Exercise instructions:
Your output must be the line containing "42 934 2.00" followed by every later line in the entries below, all copied exactly.

Data for the task:
________________________________________

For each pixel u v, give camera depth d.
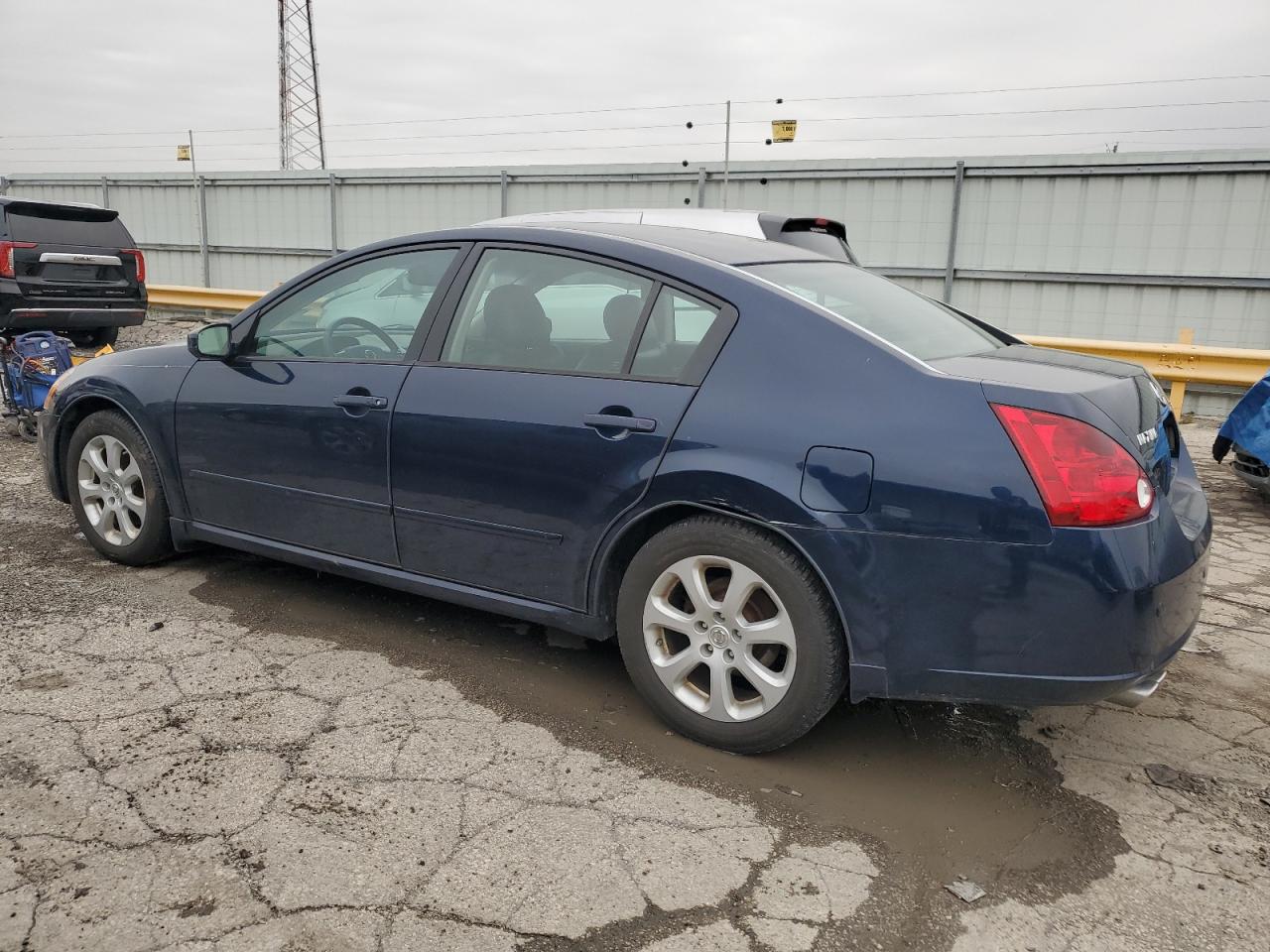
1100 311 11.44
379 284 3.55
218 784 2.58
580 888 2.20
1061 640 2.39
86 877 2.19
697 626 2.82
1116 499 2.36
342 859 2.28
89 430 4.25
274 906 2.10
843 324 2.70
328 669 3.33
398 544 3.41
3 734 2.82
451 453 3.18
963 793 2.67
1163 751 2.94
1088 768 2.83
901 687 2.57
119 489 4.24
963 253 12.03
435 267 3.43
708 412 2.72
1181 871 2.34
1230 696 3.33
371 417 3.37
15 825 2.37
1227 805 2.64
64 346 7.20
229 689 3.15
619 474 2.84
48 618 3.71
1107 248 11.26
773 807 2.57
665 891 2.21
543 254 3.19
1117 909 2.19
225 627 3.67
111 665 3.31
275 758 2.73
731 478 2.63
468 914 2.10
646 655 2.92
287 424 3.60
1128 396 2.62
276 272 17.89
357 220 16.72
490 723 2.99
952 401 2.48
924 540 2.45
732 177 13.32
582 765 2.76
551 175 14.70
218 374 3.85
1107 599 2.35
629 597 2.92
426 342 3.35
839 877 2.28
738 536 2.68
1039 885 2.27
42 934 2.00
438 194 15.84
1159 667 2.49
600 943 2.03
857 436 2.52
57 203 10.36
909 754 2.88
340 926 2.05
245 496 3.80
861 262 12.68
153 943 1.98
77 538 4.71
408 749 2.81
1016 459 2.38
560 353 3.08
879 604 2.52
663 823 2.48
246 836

________________________________________

Answer section:
42 934 2.00
438 194 15.84
1159 667 2.49
600 943 2.03
857 436 2.52
57 203 10.36
909 754 2.88
340 926 2.05
245 496 3.80
861 262 12.68
153 943 1.98
77 538 4.71
408 749 2.81
1016 459 2.38
560 353 3.08
879 604 2.52
663 823 2.48
246 836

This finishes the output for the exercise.